La veuve d’un homme mort par suicide après avoir accumulé 18 000 livres sterling de dettes de jeu a intenté une action en justice contre Betfair, une plateforme de paris en ligne. L’audience s’est ouverte jeudi et pourrait, selon des observateurs, avoir des répercussions majeures sur l’ensemble du secteur britannique des jeux d’argent.
Luke Ashton, un habitant de Leicester âgé de 40 ans, est décédé en avril 2021. Il souffrait d’un trouble du jeu qui l’avait conduit à placer des milliers de mises auprès de la société, laquelle lui envoyait des « paris gratuits » promotionnels, a-t-il été rapporté lors des débats judiciaires.
La plaignante estime que Betfair aurait dû détecter les signes évidents d’addiction de son époux et prendre des mesures pour le protéger. L’affaire est considérée comme potentiellement pionnière : si le tribunal donne raison à la veuve, cela créerait un précédent juridique en reconnaissant pour la première fois qu’une entreprise de paris a une obligation de diligence envers ses clients présentant des comportements de jeu problématique.
Un signal d’alarme ignoré
Selon les éléments présentés au tribunal, Luke Ashton misait de façon répétée et croissante, accumulant des pertes qui ont fini par atteindre 18 000 livres. Malgré ces signaux, Betfair continuait à lui adresser des offres promotionnelles, notamment des paris gratuits destinés à encourager une activité soutenue. Les avocats de la partie civile soutiennent que la société ne pouvait ignorer le profil du client, dont les habitudes de jeu étaient caractéristiques d’un trouble addictif.
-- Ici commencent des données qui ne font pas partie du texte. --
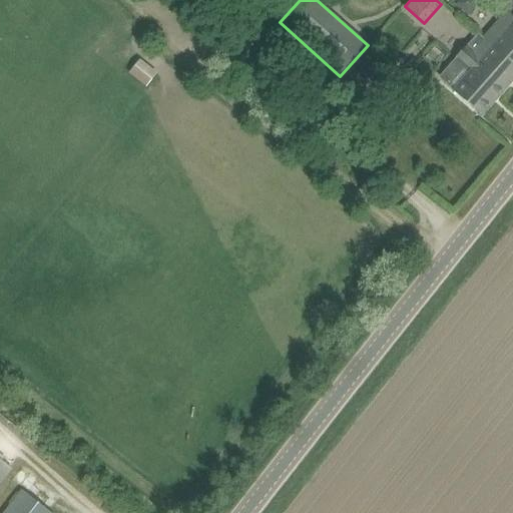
[(512,4),(483,38),(512,64),(512,4)]
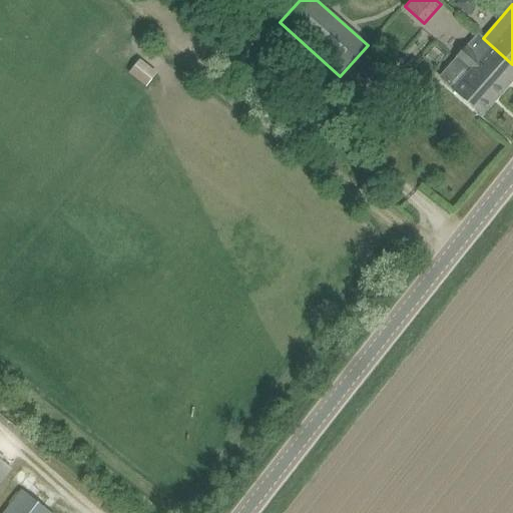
[(482,116),(512,81),(512,64),(483,38),(472,50),(467,46),(439,78),(453,90),(467,103),(482,116)]
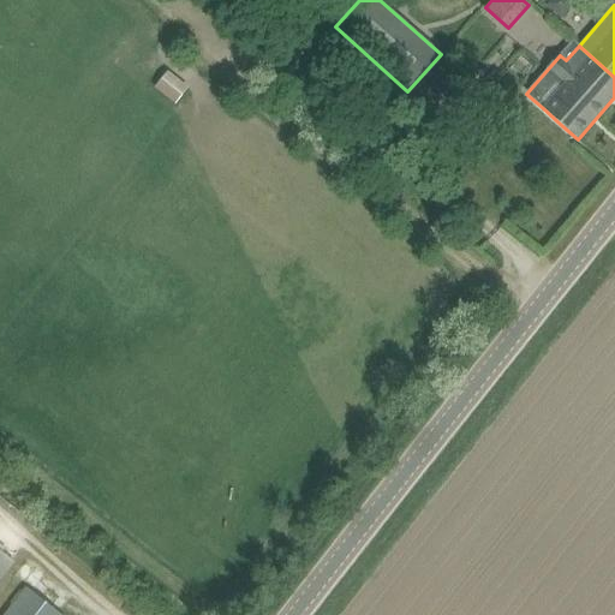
[(155,90),(177,106),(190,88),(168,72),(155,90)]
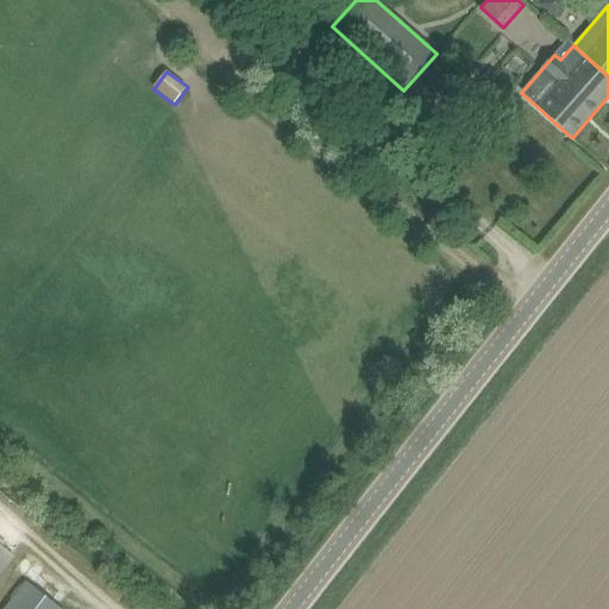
[(0,608),(61,608),(45,597),(26,582),(4,608),(0,608),(0,572),(13,556),(0,545),(0,608)]
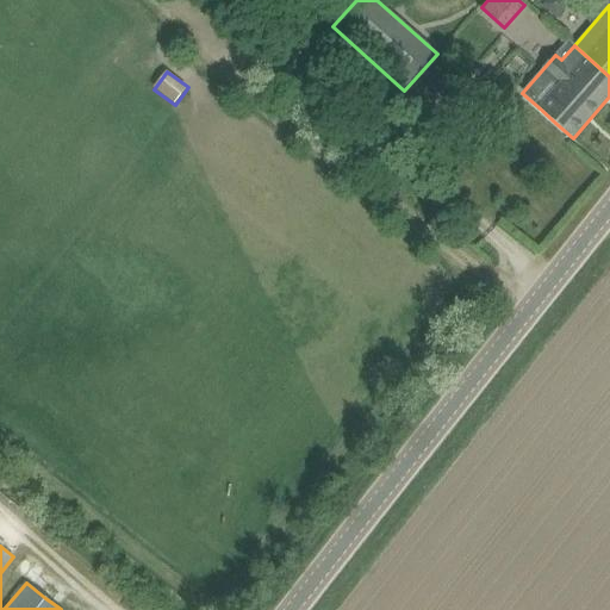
All buildings are outlined.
La défense de Betfair n’a pas encore été exposée publiquement dans le détail, mais l’enjeu juridique est clair : aucune décision de justice au Royaume-Uni n’a jusqu’à présent reconnu un devoir de soin ou de vigilance spécifique (duty of care) imposé à un opérateur de paris envers un joueur excessif. Une victoire de la veuve ouvrirait la voie à de nombreuses actions similaires et contraindrait les entreprises du secteur à revoir leurs pratiques de surveillance et d’accompagnement des clients.
Un contexte réglementaire tendu
Cette affaire intervient dans un climat de pression croissante sur l’industrie britannique des paris. Le gouvernement a récemment annoncé une refonte de la législation sur les jeux d’argent, avec notamment l’introduction de plafonds de mises pour les machines à sous en ligne et le renforcement des contrôles de solvabilité. Les associations de lutte contre l’addiction au jeu réclament depuis des années une responsabilisation accrue des opérateurs.
Le cas de Luke Ashton illustre, selon les plaignants, les défaillances d’un système où les incitations commerciales priment sur la protection des consommateurs vulnérables. La cour devra déterminer si Betfair avait connaissance, ou aurait dû avoir connaissance, du trouble de son client et si elle a manqué à une obligation légale de ne pas l’exploiter.
Des précédents dans d’autres secteurs
Le droit britannique reconnaît déjà un devoir de diligence dans d’autres domaines, comme la relation entre un médecin et son patient ou entre un banquier et un client surendetté. La question posée aux juges est de savoir si ce même principe peut s’appliquer aux plateformes de paris en ligne, qui collectent des données détaillées sur les habitudes de mise de leurs utilisateurs.
Les avocats de la veuve s’appuient sur des expertises montrant que les algorithmes des opérateurs sont capables de détecter des comportements à risque, mais que ceux-ci ne déclenchent pas toujours une intervention appropriée. Dans le cas d’Ashton, des paris répétés et des pertes importantes auraient dû alerter le système de Betfair.
Une audience suivie de près
L’affaire se déroule devant la High Court de Londres. Les débaux devraient durer plusieurs jours, et le jugement pourrait être rendu dans les semaines suivant la fin des auditions. Les représentants de Betfair n’ont pas commenté publiquement le fond de l’affaire avant l’audience.
Quelle que soit l’issue, cette action en justice marque une étape dans la contestation judiciaire des pratiques des géants des paris en ligne. Selon des sources proches du dossier, d’autres familles de victimes d’addiction au jeu envisagent de se tourner vers les tribunaux si la veuve d’Ashton obtient gain de cause.
Le nombre de personnes souffrant de troubles du jeu au Royaume-Uni est estimé à plusieurs centaines de milliers, tandis que les revenus de l’industrie dépassent les 14 milliards de livres par an. La balance entre la liberté commerciale et la protection des consommateurs est au cœur du débat que cette affaire pourrait contribuer à trancher.